I'm curious to see how this works. I've seen lots of visual development tools over the years that claim you don't need any programming knowledge, but none ever allow you to build anything beyond the most simplistic apps.
This certainly strikes at Apple's weak spot: tight control over apps. I agree that no-coding simplicity often means very limited functionality, but we'll see.
All they need is to breed an army of "Paul the Oracle Octopus" and then we are all ready to use the software! Or rant about it and generate CONTENT for the ADDS!
I just love it (not) when Google releases something and everyone runs to go try it only to find that you need to submit your email for "consideration".
If you aren't ready to let the masses in to play, WHY ANNOUNCE THE DAMN THING?
Aggravating to say the least.
My favorite part of the NYT story:
|Its leading rival, Apple, takes a more tightly managed approach to application development for the iPhone, controlling the software and vetting the programs available. |
If Apple was doing so much vetting how did this happen?
Developers Apps Removed From App Store Over Hacking Complaints [webmasterworld.com]

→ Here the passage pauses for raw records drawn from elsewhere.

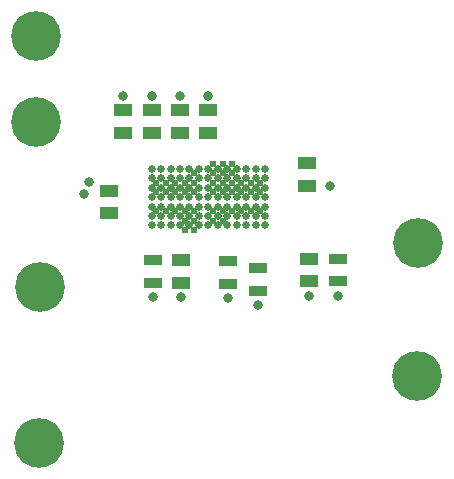
<source format=gts>
G04*
G04 #@! TF.GenerationSoftware,Altium Limited,Altium Designer,23.3.1 (30)*
G04*
G04 Layer_Color=8388736*
%FSLAX44Y44*%
%MOMM*%
G71*
G04*
G04 #@! TF.SameCoordinates,88914B4D-56C6-40B9-BAF4-16A5A3F371A8*
G04*
G04*
G04 #@! TF.FilePolarity,Negative*
G04*
G01*
G75*
%ADD15R,1.5032X0.9032*%
%ADD16R,1.5032X1.1032*%
%ADD17C,0.6532*%
%ADD18C,4.2032*%
%ADD19C,0.8032*%
%ADD20C,0.6032*%
D15*
X314500Y177250D02*
D03*
Y196250D02*
D03*
X381750Y204250D02*
D03*
Y185250D02*
D03*
X225000Y203000D02*
D03*
Y184000D02*
D03*
X289250Y183250D02*
D03*
Y202250D02*
D03*
D16*
X224250Y330000D02*
D03*
Y311000D02*
D03*
X357750Y185250D02*
D03*
Y204250D02*
D03*
X249000Y184000D02*
D03*
Y203000D02*
D03*
X188250Y262000D02*
D03*
Y243000D02*
D03*
X248250Y311000D02*
D03*
Y330000D02*
D03*
X272250Y311000D02*
D03*
Y330000D02*
D03*
X200250Y311000D02*
D03*
Y330000D02*
D03*
X356000Y266250D02*
D03*
Y285250D02*
D03*
D17*
X320250Y280500D02*
D03*
Y272500D02*
D03*
Y264500D02*
D03*
Y256500D02*
D03*
Y248500D02*
D03*
Y240500D02*
D03*
Y232500D02*
D03*
X312250Y280500D02*
D03*
Y272500D02*
D03*
Y264500D02*
D03*
Y256500D02*
D03*
Y248500D02*
D03*
Y240500D02*
D03*
Y232500D02*
D03*
X304250Y280500D02*
D03*
Y272500D02*
D03*
Y264500D02*
D03*
Y256500D02*
D03*
Y248500D02*
D03*
Y240500D02*
D03*
Y232500D02*
D03*
X296250Y280500D02*
D03*
Y272500D02*
D03*
Y264500D02*
D03*
Y256500D02*
D03*
Y248500D02*
D03*
Y240500D02*
D03*
Y232500D02*
D03*
X288250Y280500D02*
D03*
Y272500D02*
D03*
Y264500D02*
D03*
Y256500D02*
D03*
Y248500D02*
D03*
Y240500D02*
D03*
Y232500D02*
D03*
X280250Y280500D02*
D03*
Y272500D02*
D03*
Y264500D02*
D03*
Y256500D02*
D03*
Y248500D02*
D03*
Y240500D02*
D03*
Y232500D02*
D03*
X272250Y280500D02*
D03*
Y272500D02*
D03*
Y264500D02*
D03*
Y256500D02*
D03*
Y248500D02*
D03*
Y240500D02*
D03*
Y232500D02*
D03*
X264250Y280500D02*
D03*
Y272500D02*
D03*
Y264500D02*
D03*
Y256500D02*
D03*
Y248500D02*
D03*
Y240500D02*
D03*
Y232500D02*
D03*
X256250Y280500D02*
D03*
Y272500D02*
D03*
Y264500D02*
D03*
Y256500D02*
D03*
Y248500D02*
D03*
Y240500D02*
D03*
Y232500D02*
D03*
X248250Y280500D02*
D03*
Y272500D02*
D03*
Y264500D02*
D03*
Y256500D02*
D03*
Y248500D02*
D03*
Y240500D02*
D03*
Y232500D02*
D03*
X240250Y280500D02*
D03*
Y272500D02*
D03*
Y264500D02*
D03*
Y256500D02*
D03*
Y248500D02*
D03*
Y240500D02*
D03*
Y232500D02*
D03*
X232250Y280500D02*
D03*
Y272500D02*
D03*
Y264500D02*
D03*
Y256500D02*
D03*
Y248500D02*
D03*
Y240500D02*
D03*
Y232500D02*
D03*
X224250Y280500D02*
D03*
Y272500D02*
D03*
Y264500D02*
D03*
Y256500D02*
D03*
Y248500D02*
D03*
Y240500D02*
D03*
Y232500D02*
D03*
D18*
X449250Y104750D02*
D03*
X449950Y217500D02*
D03*
X129450Y180750D02*
D03*
X126250Y320000D02*
D03*
X126000Y392750D02*
D03*
X128500Y48500D02*
D03*
D19*
X314500Y164750D02*
D03*
X289250Y170750D02*
D03*
X171250Y269000D02*
D03*
X167000Y259500D02*
D03*
X375250Y266250D02*
D03*
X200250Y342500D02*
D03*
X224250Y342500D02*
D03*
X248250Y342500D02*
D03*
X272250D02*
D03*
X225000Y171500D02*
D03*
X249000D02*
D03*
X357750Y172750D02*
D03*
X381750D02*
D03*
D20*
X292250Y276500D02*
D03*
Y284500D02*
D03*
X276250Y260500D02*
D03*
Y268500D02*
D03*
X316250D02*
D03*
X308250D02*
D03*
X316250Y260500D02*
D03*
X308250D02*
D03*
X284250Y284500D02*
D03*
X276250D02*
D03*
X284250Y276500D02*
D03*
X276250D02*
D03*
X300250Y268500D02*
D03*
X292250D02*
D03*
X284250D02*
D03*
X300250Y260500D02*
D03*
X292250D02*
D03*
X284250D02*
D03*
X316250Y244500D02*
D03*
X308250D02*
D03*
X300250D02*
D03*
X292250D02*
D03*
X284250D02*
D03*
X276250D02*
D03*
X284250Y236500D02*
D03*
X276250D02*
D03*
X260250Y228500D02*
D03*
X252250D02*
D03*
X260250Y236500D02*
D03*
X252250D02*
D03*
X260250Y244500D02*
D03*
X252250D02*
D03*
X260250Y260500D02*
D03*
X252250D02*
D03*
Y268500D02*
D03*
X260250D02*
D03*
Y276500D02*
D03*
X244250Y244500D02*
D03*
X236250D02*
D03*
X244250Y260500D02*
D03*
X236250D02*
D03*
X244250Y268500D02*
D03*
X236250D02*
D03*
X228250Y244500D02*
D03*
Y268500D02*
D03*
Y260500D02*
D03*
M02*

</source>
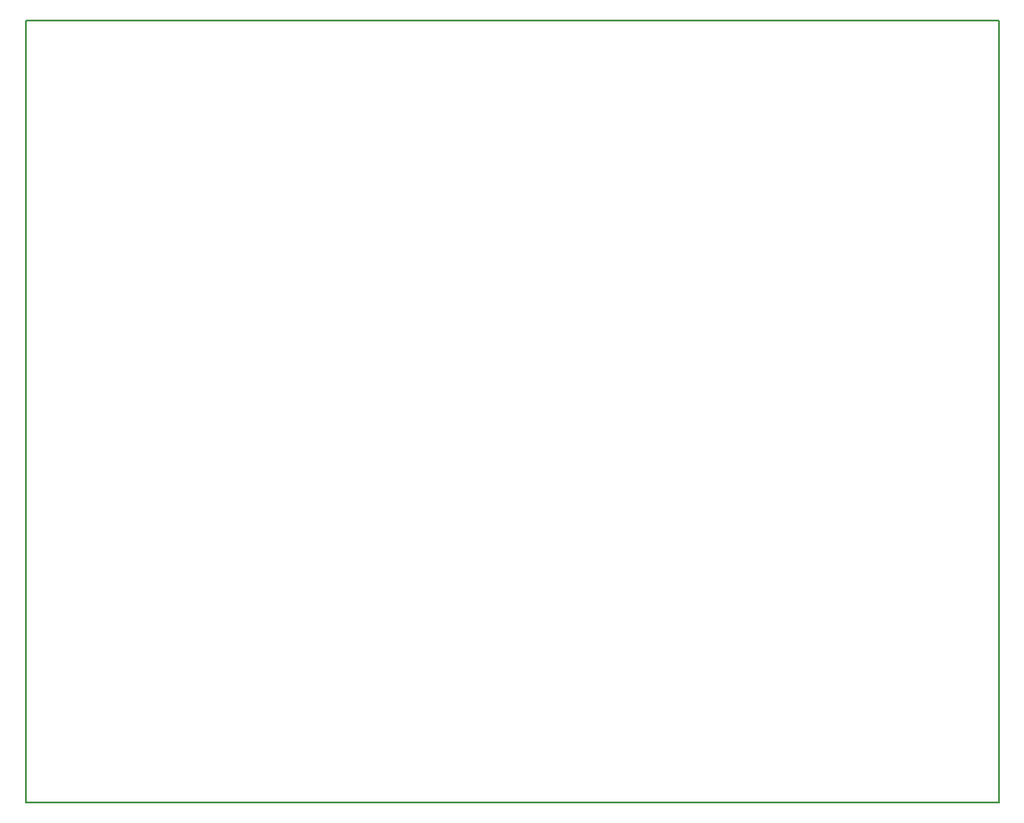
<source format=gm1>
G04 MADE WITH FRITZING*
G04 WWW.FRITZING.ORG*
G04 DOUBLE SIDED*
G04 HOLES PLATED*
G04 CONTOUR ON CENTER OF CONTOUR VECTOR*
%ASAXBY*%
%FSLAX23Y23*%
%MOIN*%
%OFA0B0*%
%SFA1.0B1.0*%
%ADD10R,3.639540X2.928050*%
%ADD11C,0.008000*%
%ADD10C,0.008*%
%LNCONTOUR*%
G90*
G70*
G54D10*
G54D11*
X4Y2924D02*
X3636Y2924D01*
X3636Y4D01*
X4Y4D01*
X4Y2924D01*
D02*
G04 End of contour*
M02*
</source>
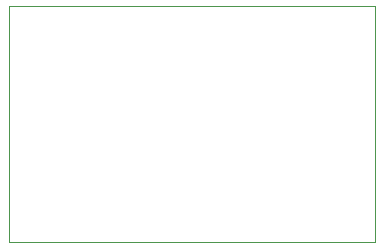
<source format=gko>
G75*
%MOIN*%
%OFA0B0*%
%FSLAX25Y25*%
%IPPOS*%
%LPD*%
%AMOC8*
5,1,8,0,0,1.08239X$1,22.5*
%
%ADD10C,0.00000*%
D10*
X0001500Y0033002D02*
X0001500Y0111742D01*
X0123547Y0111742D01*
X0123547Y0033002D01*
X0001500Y0033002D01*
M02*

</source>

Two years from now we'll be saying, "Hey, remember apps? Ha ha ha."
From what I am seeing, "apps" as a means of accessing the web are a fad; there will be some on screen mobile tools, of course. but, for the most part HTML5, among other reasons (this do-it-yourself tool, for example, and the fact that people will get bored with them and there will be issues in maintaining them and security, of course) will kill this golden goose.
It was a sweet ride for some, however.
I am actually excited about this. I have the sdk and emulator already, and am looking forward to this.
Maybe it's just me, but if I get a head start, it's easier to move ahead, then start from scratch. The developer center helps me with that perfectly. And I can learn and grab what I need along the way.
Weeks, you couldn't be more wrong. It feels like you don't even own a phone capable of apps. They're a lot more advanced than a means of accessing the web. I'd suggest doing a bit more research.
This looks pretty cool. Planning on trying it and asking my 10 year old to try building an app with it. Could be very fun and educational.
I just sent a son to Stanford to learn how to write apps for the Android. I guess that was a waste of money!
Looking forward to playing with this as well. I have been loosing the battle of trying to learn the SDK.
ohh ubuntu is supported. :)
It appears that unless you are a student or an educator you will not get invited?
I guess we can just keep knocking but they won't let us in.
Again I ask the question:
WHY ANNOUNCE IT IF YOU WON'T LET US PLAY WITH IT!
Good point. It allows you to download and install the software, but it wont work until you have been let in the front door.
I did find that it once they release it online, that you can use an emulator, if you don't have an Android phone.
now, just open up the site so I can play with it please.
Everyone is aware, of course that Google stole a page from Palm which has introduced Ares for mobile apps dev a year ago already. Of course, none of the tech reporters whom we trust will ever attribute the idea to the company that actually innovated on this and actually has the the thing working and used to make apps already. And don't dismiss the comment because Palm has a smaller market share. The OS is way ahead of any other one in the mobile space, including meego.
I've been replaced by a machine. ;(
No point in looking for Android development jobs now.
Too bad I've spent months developing an Android app. My next ten competitors will just generate one in a day.
Yes, I know. No point in holding back the industry just so my family can eat. ;(
I applied but haven't been given access yet. How long does it take? Any ideas?
Sierra, if anything, you've just become more valuable as an Android developer. As soon as the serious people fail to get any results from this toy, they will come and ask real devs to finish and make new apps for them. The adoption rate of such tools is very low. This thing is good for the classroom, but not for the real world.
|Sierra, if anything, you've just become more valuable as an Android developer. |
So very true. I've helped plenty of folks move away from the drag and drop solutions into something that functions and solves a real need.
I wouldn't worry.
Guess what, I finally got APPROVED A MONTH LATER to use App Inventor and built my first little app.
It's an odd split between a browser tool, windows tool and a component in the phone.
Takes a while to get used to the odd configuration assuming it all works right in the first place, which it didn't for me, took about an hour to figure out what why it wasn't working.
Not bad for rapid prototyping of screen layouts but it's not good for anything too complex.
Still tinkering with it and the jury is out ;)
Has anybody who's a non-programmer built anything useful with it?